- Task -
In the material below, find all lines with the string "steps" and copy them.

- Supplied data -

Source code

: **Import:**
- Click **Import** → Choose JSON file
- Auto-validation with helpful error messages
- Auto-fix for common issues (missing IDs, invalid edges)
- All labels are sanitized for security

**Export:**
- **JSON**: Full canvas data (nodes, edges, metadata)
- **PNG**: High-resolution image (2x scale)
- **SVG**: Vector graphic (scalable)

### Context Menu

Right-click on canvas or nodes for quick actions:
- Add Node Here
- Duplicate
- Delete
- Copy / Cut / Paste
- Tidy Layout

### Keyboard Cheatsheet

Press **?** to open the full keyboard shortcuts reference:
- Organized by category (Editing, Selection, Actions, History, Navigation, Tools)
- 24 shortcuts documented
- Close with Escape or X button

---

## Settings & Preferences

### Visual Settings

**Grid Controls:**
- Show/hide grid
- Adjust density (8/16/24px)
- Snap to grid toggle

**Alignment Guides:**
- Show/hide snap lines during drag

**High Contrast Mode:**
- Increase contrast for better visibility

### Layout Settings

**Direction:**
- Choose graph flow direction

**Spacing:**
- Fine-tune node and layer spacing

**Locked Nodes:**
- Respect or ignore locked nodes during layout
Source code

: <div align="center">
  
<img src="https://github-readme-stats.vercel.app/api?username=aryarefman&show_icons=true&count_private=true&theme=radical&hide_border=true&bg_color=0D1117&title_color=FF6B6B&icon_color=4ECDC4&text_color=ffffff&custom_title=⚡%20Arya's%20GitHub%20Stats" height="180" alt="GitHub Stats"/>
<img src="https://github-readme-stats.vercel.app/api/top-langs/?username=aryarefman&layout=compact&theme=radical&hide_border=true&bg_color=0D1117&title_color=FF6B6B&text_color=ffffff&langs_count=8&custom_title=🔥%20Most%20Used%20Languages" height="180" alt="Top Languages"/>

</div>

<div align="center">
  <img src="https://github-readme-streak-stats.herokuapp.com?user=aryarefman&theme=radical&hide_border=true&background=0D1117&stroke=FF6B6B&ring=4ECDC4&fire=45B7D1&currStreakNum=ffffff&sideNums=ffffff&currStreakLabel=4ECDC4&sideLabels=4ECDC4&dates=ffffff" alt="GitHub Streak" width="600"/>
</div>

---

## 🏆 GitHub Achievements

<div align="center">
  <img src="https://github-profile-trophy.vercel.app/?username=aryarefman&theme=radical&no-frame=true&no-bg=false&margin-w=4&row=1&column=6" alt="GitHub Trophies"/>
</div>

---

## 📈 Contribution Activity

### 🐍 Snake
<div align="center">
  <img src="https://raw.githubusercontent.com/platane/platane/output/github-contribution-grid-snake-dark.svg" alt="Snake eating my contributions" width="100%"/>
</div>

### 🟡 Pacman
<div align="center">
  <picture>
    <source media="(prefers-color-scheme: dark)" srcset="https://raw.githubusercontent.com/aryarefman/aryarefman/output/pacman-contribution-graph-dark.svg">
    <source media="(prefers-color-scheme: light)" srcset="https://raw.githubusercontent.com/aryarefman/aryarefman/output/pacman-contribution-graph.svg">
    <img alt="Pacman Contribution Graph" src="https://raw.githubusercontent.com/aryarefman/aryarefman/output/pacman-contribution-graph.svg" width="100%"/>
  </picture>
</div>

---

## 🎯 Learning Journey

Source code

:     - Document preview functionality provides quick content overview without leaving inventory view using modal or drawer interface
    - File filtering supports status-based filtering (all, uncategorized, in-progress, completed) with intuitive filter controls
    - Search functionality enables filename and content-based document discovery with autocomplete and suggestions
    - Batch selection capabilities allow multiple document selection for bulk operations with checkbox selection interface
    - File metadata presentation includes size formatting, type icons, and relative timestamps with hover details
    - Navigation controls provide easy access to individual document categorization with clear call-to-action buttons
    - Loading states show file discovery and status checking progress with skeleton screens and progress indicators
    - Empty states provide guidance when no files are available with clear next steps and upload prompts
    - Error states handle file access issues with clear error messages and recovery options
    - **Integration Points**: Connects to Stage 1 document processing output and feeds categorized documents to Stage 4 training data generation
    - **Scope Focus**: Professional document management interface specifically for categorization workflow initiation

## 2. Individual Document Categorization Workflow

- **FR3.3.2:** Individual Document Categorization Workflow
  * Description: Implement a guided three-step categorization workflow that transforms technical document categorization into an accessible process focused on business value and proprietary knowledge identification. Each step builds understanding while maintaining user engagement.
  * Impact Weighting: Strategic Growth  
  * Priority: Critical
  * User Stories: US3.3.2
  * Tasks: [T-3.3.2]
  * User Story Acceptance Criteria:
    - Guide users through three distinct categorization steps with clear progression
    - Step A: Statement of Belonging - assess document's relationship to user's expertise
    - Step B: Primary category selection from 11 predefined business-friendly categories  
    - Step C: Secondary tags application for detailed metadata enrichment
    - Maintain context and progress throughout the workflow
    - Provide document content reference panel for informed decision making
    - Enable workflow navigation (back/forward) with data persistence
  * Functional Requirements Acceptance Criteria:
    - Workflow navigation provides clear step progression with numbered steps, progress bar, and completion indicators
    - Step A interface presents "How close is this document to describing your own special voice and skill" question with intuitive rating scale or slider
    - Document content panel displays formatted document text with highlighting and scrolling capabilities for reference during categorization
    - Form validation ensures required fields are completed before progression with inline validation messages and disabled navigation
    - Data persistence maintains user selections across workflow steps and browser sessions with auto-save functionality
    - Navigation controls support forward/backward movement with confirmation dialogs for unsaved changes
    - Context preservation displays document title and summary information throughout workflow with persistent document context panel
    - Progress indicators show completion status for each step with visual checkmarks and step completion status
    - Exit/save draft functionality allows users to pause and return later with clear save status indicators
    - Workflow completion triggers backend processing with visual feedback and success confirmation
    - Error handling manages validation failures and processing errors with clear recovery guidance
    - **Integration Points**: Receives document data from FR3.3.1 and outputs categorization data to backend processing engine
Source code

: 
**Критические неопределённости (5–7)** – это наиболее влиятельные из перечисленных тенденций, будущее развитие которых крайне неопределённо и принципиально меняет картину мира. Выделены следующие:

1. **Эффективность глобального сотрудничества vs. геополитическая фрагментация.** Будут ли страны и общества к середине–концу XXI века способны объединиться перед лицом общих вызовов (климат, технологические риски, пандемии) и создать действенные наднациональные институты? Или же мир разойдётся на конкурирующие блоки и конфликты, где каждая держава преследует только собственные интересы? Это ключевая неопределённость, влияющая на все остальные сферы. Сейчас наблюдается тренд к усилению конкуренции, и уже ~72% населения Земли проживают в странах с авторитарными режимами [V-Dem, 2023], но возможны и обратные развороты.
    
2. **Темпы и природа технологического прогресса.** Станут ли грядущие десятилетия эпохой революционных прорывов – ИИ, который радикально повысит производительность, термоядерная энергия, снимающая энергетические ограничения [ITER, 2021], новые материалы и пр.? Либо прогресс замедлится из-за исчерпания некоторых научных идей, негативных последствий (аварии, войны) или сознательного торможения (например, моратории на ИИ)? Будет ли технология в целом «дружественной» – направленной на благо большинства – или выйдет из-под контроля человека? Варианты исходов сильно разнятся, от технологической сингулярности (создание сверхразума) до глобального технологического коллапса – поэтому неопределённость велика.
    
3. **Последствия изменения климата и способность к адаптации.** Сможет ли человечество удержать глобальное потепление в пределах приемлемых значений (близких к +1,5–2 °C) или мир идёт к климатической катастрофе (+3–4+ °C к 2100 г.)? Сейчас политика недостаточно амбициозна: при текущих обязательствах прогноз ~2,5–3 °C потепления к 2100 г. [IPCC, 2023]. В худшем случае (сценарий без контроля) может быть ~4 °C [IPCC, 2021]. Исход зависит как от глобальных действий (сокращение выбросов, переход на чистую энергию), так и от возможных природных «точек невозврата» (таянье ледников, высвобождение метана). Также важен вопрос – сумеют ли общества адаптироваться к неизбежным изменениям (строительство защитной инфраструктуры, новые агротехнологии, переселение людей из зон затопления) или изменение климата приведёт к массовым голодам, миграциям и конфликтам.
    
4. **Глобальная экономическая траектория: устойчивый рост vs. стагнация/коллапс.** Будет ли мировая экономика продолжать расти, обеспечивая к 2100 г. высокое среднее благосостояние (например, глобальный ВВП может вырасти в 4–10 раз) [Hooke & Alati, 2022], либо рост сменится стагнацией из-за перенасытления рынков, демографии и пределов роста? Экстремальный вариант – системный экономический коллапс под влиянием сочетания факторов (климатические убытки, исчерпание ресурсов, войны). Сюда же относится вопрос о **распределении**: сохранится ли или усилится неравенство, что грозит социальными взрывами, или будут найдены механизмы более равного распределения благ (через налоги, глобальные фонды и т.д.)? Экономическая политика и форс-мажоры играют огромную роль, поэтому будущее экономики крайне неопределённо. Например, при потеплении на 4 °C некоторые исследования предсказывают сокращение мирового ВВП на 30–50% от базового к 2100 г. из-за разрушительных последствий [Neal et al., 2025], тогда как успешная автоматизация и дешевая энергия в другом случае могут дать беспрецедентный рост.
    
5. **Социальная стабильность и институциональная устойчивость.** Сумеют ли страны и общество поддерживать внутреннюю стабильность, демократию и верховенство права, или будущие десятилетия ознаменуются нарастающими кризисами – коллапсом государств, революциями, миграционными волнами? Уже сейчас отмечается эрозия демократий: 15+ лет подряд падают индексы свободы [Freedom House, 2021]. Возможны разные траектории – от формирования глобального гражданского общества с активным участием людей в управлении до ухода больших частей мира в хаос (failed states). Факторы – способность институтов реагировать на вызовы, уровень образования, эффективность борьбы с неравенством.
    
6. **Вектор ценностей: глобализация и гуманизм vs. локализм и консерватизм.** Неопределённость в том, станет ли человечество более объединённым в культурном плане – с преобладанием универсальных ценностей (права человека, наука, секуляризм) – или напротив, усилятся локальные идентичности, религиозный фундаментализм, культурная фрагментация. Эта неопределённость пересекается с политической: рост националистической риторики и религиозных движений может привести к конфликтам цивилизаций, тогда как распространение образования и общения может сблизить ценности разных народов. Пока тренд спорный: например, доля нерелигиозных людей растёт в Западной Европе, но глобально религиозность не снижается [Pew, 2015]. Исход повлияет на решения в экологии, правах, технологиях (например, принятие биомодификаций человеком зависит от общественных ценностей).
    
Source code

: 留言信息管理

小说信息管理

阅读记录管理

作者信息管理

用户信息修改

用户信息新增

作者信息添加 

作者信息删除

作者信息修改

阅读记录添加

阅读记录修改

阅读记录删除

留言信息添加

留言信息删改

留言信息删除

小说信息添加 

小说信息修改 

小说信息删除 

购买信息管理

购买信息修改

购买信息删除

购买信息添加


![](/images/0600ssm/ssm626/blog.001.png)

- Written solution -
    - Empty states provide guidance when no files are available with clear next steps and upload prompts
    - Guide users through three distinct categorization steps with clear progression
    - Workflow navigation provides clear step progression with numbered steps, progress bar, and completion indicators
    - Data persistence maintains user selections across workflow steps and browser sessions with auto-save functionality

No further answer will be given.